The day before they removed my halo, they did some imaging to be sure that my skull fusion was stable enough to remove the halo. In that imaging, they thought they saw hydrocephalus (fluid on my brain) but couldn’t be sure because the halo was blocking the full view. After the halo was removed we went to an MRI for a better picture of my brain. Unfortunately, the MRI confirmed their suspicion— I had developed hydrocephalus.
The nausea and headaches suddenly made sense! I had been having symptoms of this for a couple of months but since it was not there at the initial trauma, it was not something they suspected. So, on October 3rd, the day after I got my halo off, I had a shunt placed. The shunt is a piece of tubing that is inserted into the brain. It relieves pressure on the brain by draining the extra fluid to a different area of the body where it can be absorbed more quickly. The neurosurgeons said that this was why I had been so sick and that I would feel much better after this surgery. I was glad to know that there was a reason I had been so sick because that meant it was able to be fixed.

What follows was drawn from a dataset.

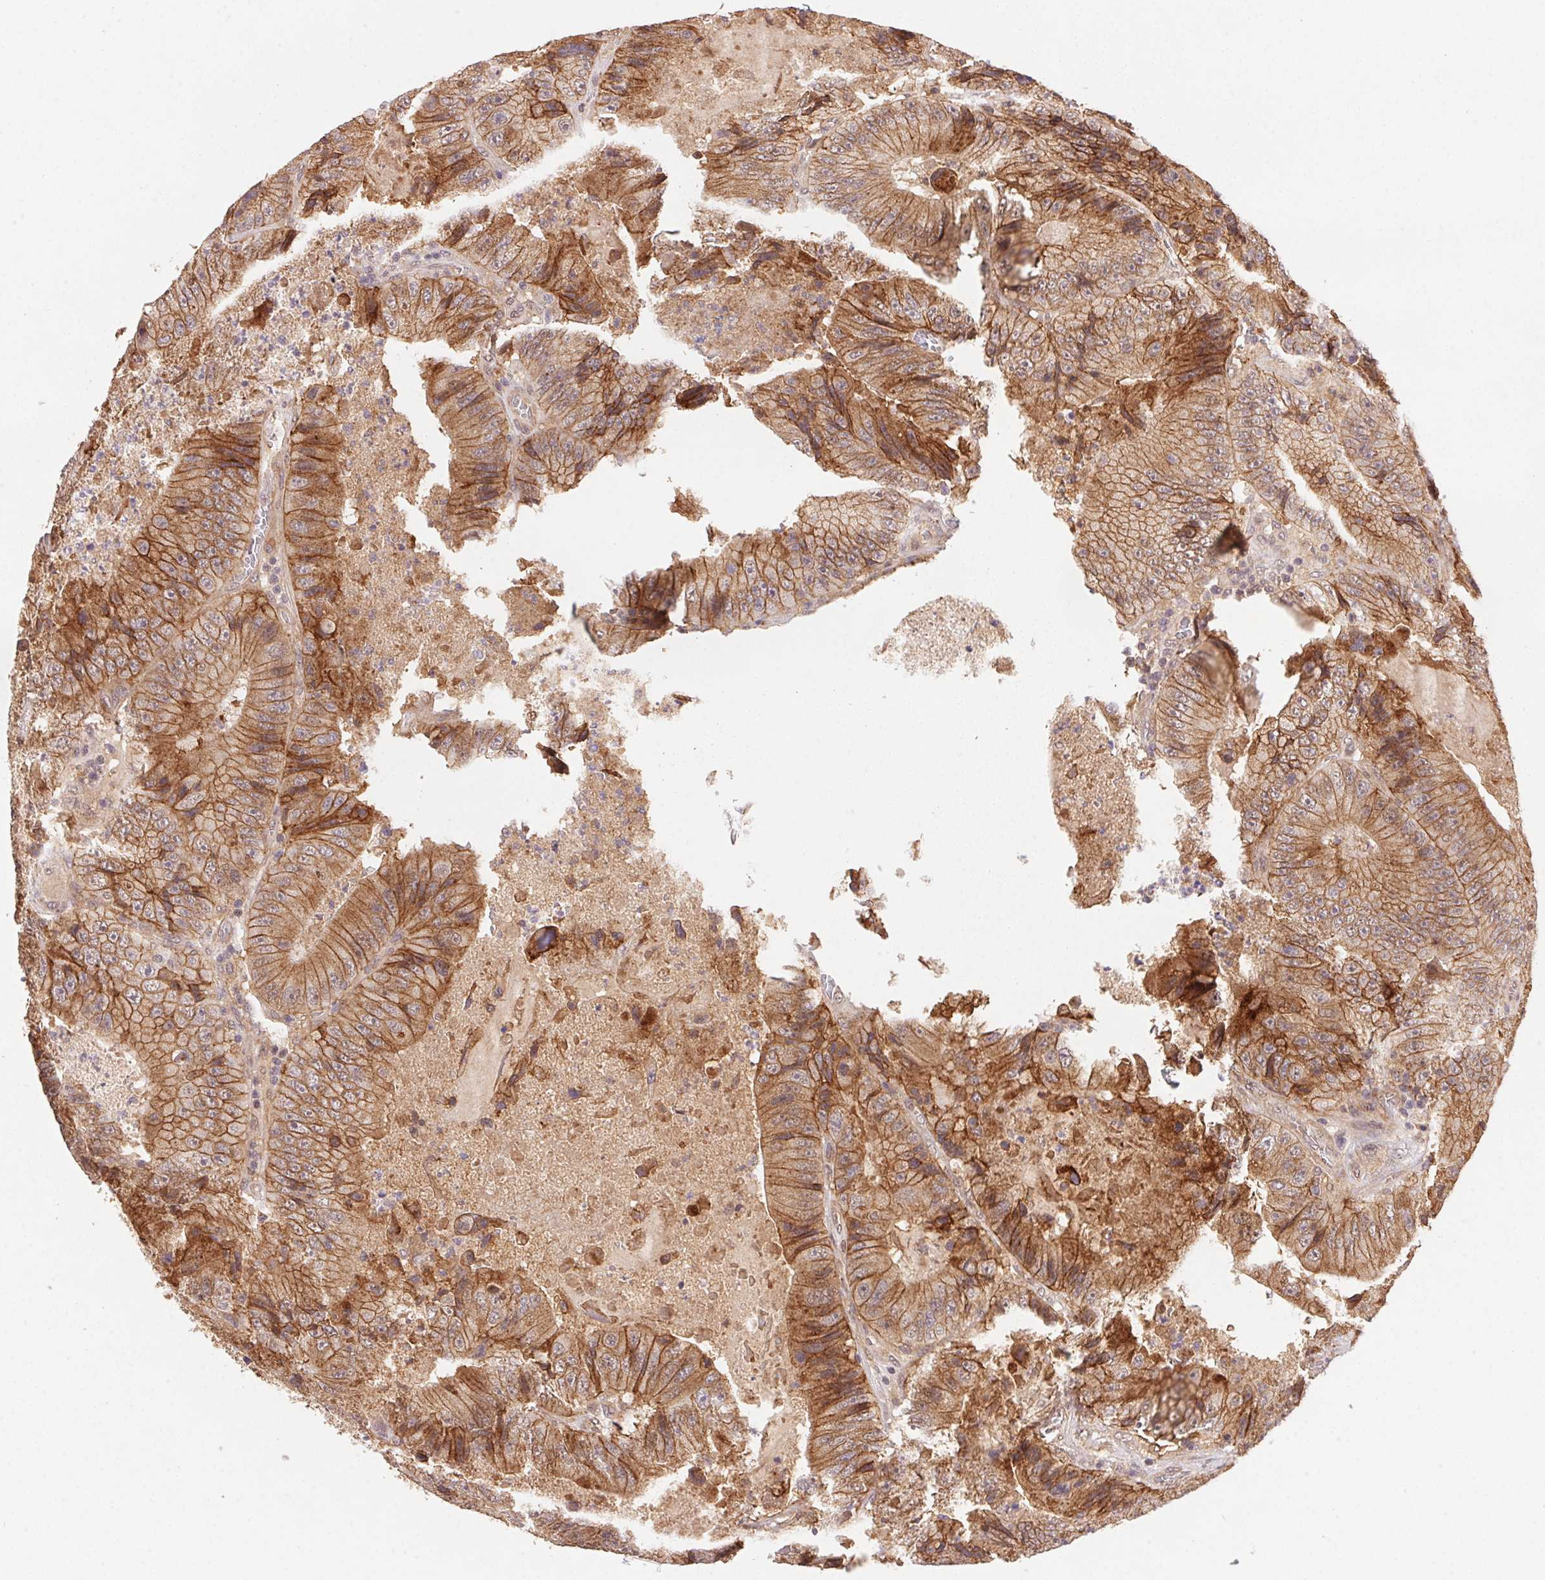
{"staining": {"intensity": "moderate", "quantity": ">75%", "location": "cytoplasmic/membranous"}, "tissue": "colorectal cancer", "cell_type": "Tumor cells", "image_type": "cancer", "snomed": [{"axis": "morphology", "description": "Adenocarcinoma, NOS"}, {"axis": "topography", "description": "Colon"}], "caption": "Immunohistochemistry (DAB (3,3'-diaminobenzidine)) staining of colorectal cancer demonstrates moderate cytoplasmic/membranous protein positivity in approximately >75% of tumor cells.", "gene": "SLC52A2", "patient": {"sex": "female", "age": 86}}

The night after my surgery, I woke up in extreme pain much like the pain I experienced after my accident. Over the night, I lost all the movement I had gained over the last three months. I remember hoping it was just because of the pain and praying that it would go away and that I would still be able to move when the pain was gone. I didn’t do much for three weeks because of the pain, and over this time, I realized it wasn’t the reason I wasn’t moving, something had happened in my brain that caused these changes. The neurosurgeons explained that a sudden shift of fluid can cause pressure against nerves and can cause shock that results in no movement or nerve response. I can’t help but wonder how much more movement I would have in my arms and hands if I didn’t have to have the shunt, since I still haven’t regained the movement in my fingers. Although, I do realize that the shunt was a necessity, because without it, hydrocephalus can cause a number of problems if left untreated. As for the headaches and nausea, the shunt did solve these problems.
There are many examples in the Bible that show us how God worked things out for His people after they experienced something bad. The same thing happens in everybody’s life. Bad times help us learn to trust God and trials are a test of our faith. Things will get better, God promises victory to His people!